Bringing jury to crime scene via VR provides more accurate results
New research by the University of South Australia finds overwhelming evidence in favour of using VR in the courtroom by putting jurors in the middle of a crime scene.
Delivering the correct verdict on car accident and murder cases is contingent on good spatial awareness, but short of being at the crime scene, the room for error is large. Thanks to the advent of virtual reality (VR), jurors now have a better chance of making the right decision.
In the study, a team of researchers, legal professionals, police and forensic scientists simulated a hit-and-run scene, reconstructing the events with a laser scanner to compare verdicts between jurors using 3D headsets and those relying on photographs from the scene.
According to the researchers, the result was better recall, spatial accuracy, and more consistent verdicts in the case of the jurors (30 study participants) using interactive technology.
“VR required significantly less effort than using photographs to piece together the sequence of events,” says UniSA’s Australian Research Centre for Interactive and Virtual Environments, Dr Andrew Cunningham.
The study found participants viewing the scene through a 3D headset were 9.5 times more likely (86.67%) to choose the same verdict, Death by Dangerous Driving, than the group who relied on photographs. That group were split 47/53% between a careless driving verdict and a dangerous driving verdict.
Participants who were immersed in the scene were more likely to correctly remember the car’s location in relation to the victim at the time of the accident. In contrast, it was difficult for people to visualise the scene from still images.

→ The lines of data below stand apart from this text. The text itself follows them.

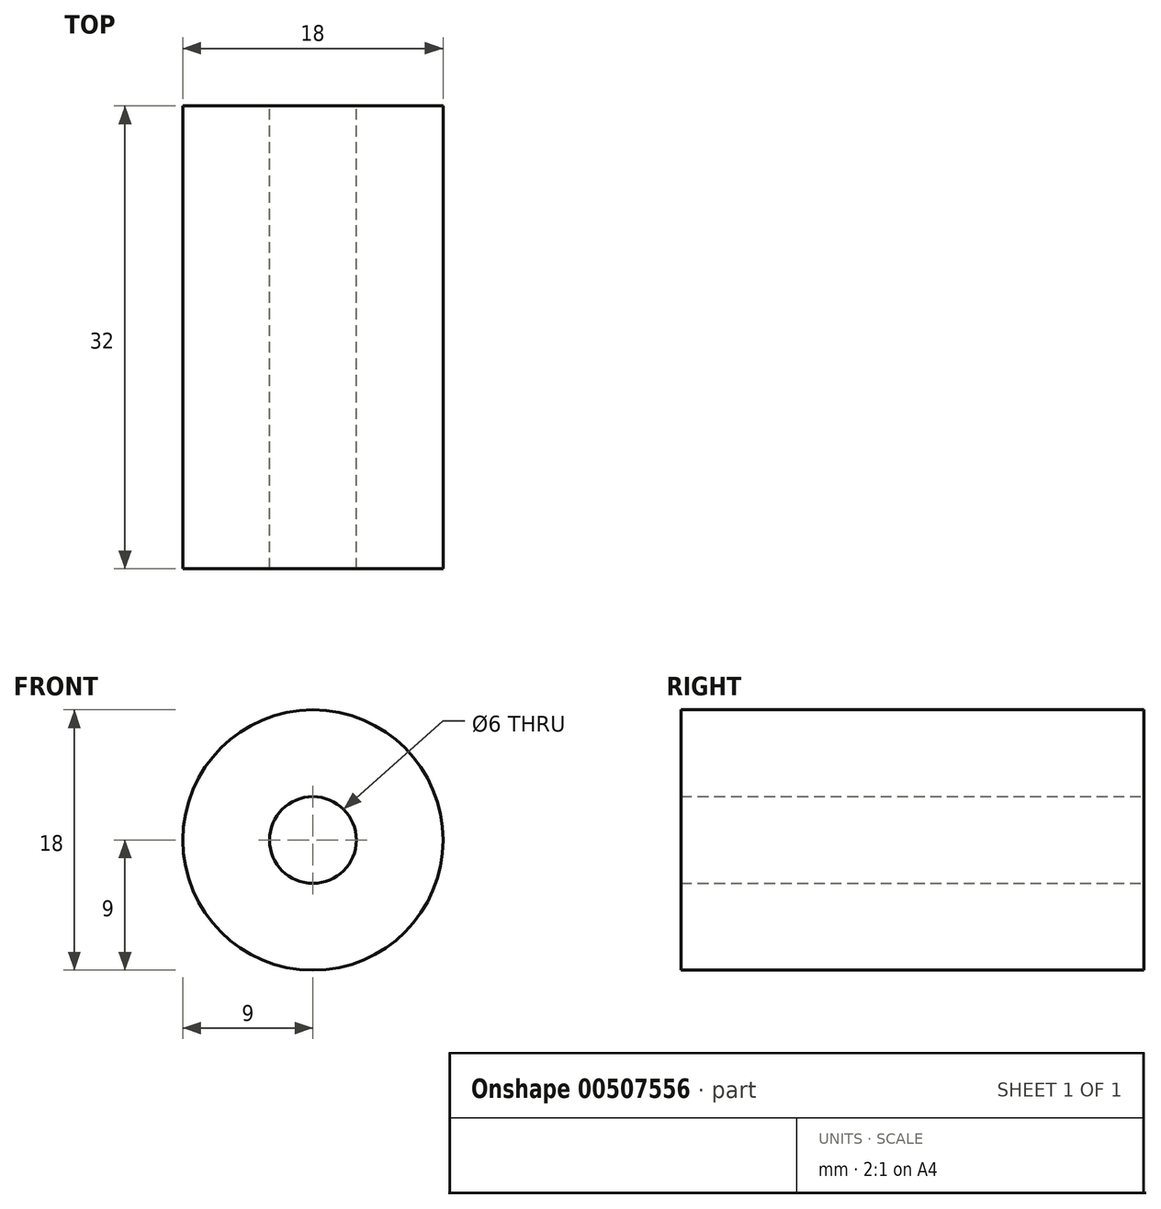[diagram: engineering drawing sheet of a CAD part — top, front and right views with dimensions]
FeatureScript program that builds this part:
annotation { "Feature Type Name" : "Feature", "Feature Type Description" : "" }
export const myFeature = defineFeature(function(context is Context, id is Id, definition is map)
    precondition{}
    {
        {
            var Q0;
            Q0=qCreatedBy(makeId("Front.planeOp"),FACE);
            var sketch = newSketch(context, id + "F0", { "sketchPlane" : qUnion([Q0])});
            skCircle(sketch, "E0", {"center": v(0, 0) * mm, "radius": 9 * mm});
            skCircle(sketch, "E1", {"center": v(0, 0) * mm, "radius": 3 * mm});
            skSolve(sketch);
        }
        {
            var Q0;
            Q0=makeQuery(id+"F0.imprint","IMPRINT",FACE,{"disambiguationData":[TD([[makeQuery(id+"F0.imprint","IMPRINT",EDGE,{"derivedFrom":sQuery(id+"F0.wireOp",EDGE,"E0")}),1.0]])]});
            extrude(context, id + "F1", {"entities" : qUnion([Q0]), "depth" : 32 * mm, "offsetDistance" : 25 * mm});
        }
    });
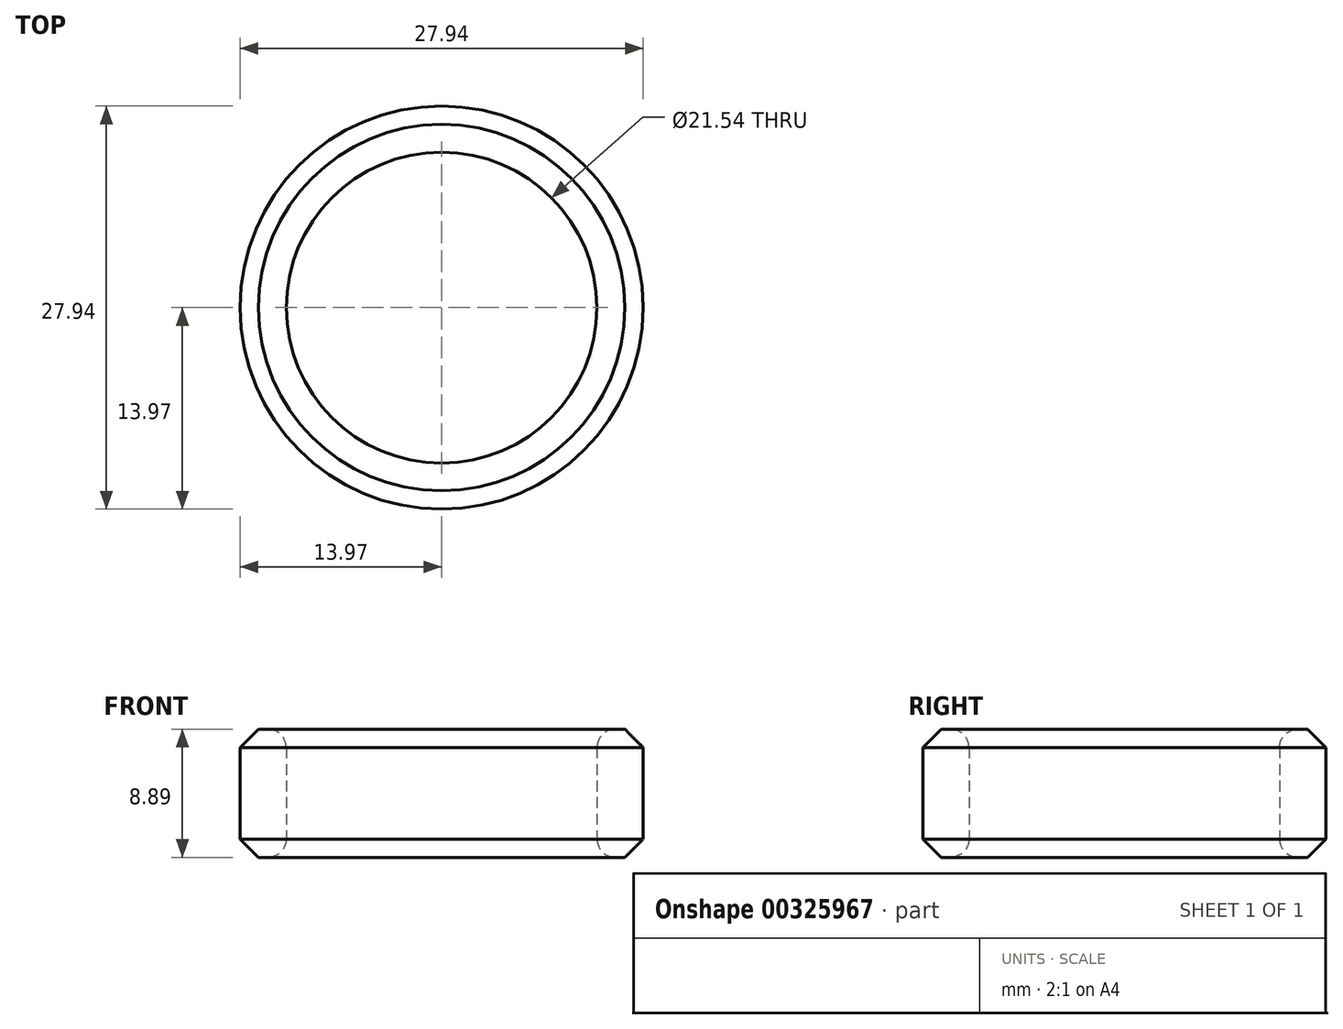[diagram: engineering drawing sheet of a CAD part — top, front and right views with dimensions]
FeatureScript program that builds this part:
annotation { "Feature Type Name" : "Feature", "Feature Type Description" : "" }
export const myFeature = defineFeature(function(context is Context, id is Id, definition is map)
    precondition{}
    {
        {
            var Q0;
            Q0=qCreatedBy(makeId("Top.planeOp"),FACE);
            var sketch = newSketch(context, id + "F0", { "sketchPlane" : qUnion([Q0])});
            skCircle(sketch, "E0.0", {"center": v(0, 0) * mm, "radius": 13.97 * mm});
            skCircle(sketch, "E1.0", {"center": v(0, 0) * mm, "radius": 10.77 * mm});
            skSolve(sketch);
        }
        {
            var Q0;
            Q0=makeQuery(id+"F0.imprint","IMPRINT",FACE,{"disambiguationData":[TD([[makeQuery(id+"F0.imprint","IMPRINT",EDGE,{"derivedFrom":sQuery(id+"F0.wireOp",EDGE,"E0.0")}),1.0]])]});
            extrude(context, id + "F1", {"entities" : qUnion([Q0]), "depth" : 8.9 * mm});
        }
        {
            var Q0;
            Q0=makeQuery(id+"F1.opExtrude","CAP_EDGE",EDGE,{"disambiguationData":[OSD([sQuery(id+"F0.wireOp",EDGE,"E1.0")])],"isStart":false});
            var Q1;
            Q1=makeQuery(id+"F1.opExtrude","CAP_EDGE",EDGE,{"disambiguationData":[OSD([sQuery(id+"F0.wireOp",EDGE,"E1.0")])],"isStart":true});
            fillet(context, id + "F2", {"entities" : qUnion([Q0, Q1]), "radius" : 1.27 * mm, "tangentPropagation" : true, "allowEdgeOverflow" : false});
        }
        {
            var Q0;
            Q0=makeQuery(id+"F1.opExtrude","SWEPT_FACE",FACE,{"disambiguationData":[OSD([sQuery(id+"F0.wireOp",EDGE,"E0.0")])]});
            chamfer(context, id + "F3", {"entities" : qUnion([Q0]), "width" : 1.27 * mm, "tangentPropagation" : true});
        }
    });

“This provides unequivocal evidence that interactive technology leads to fairer and more consistent verdicts, and indeed could be the future of courtrooms,” says Dr Cunningham.
Lead researcher, Dr Carolin Reichherzer, says site visits are still the gold standard in providing juries with a realistic impression of a scene, but they also have drawbacks.
“They are expensive, especially in remote locations and in some cases the site itself has changed, making accurate viewings impossible,” says Dr Reichherzer.
Virtual reality has precedence in the courtroom internationally, with the most famous example being in 2019 when the Bavarian State criminal office created an interactive scene of the infamous Auschwitz concentration camp to aid the prosecution’s case in a war crimes trial.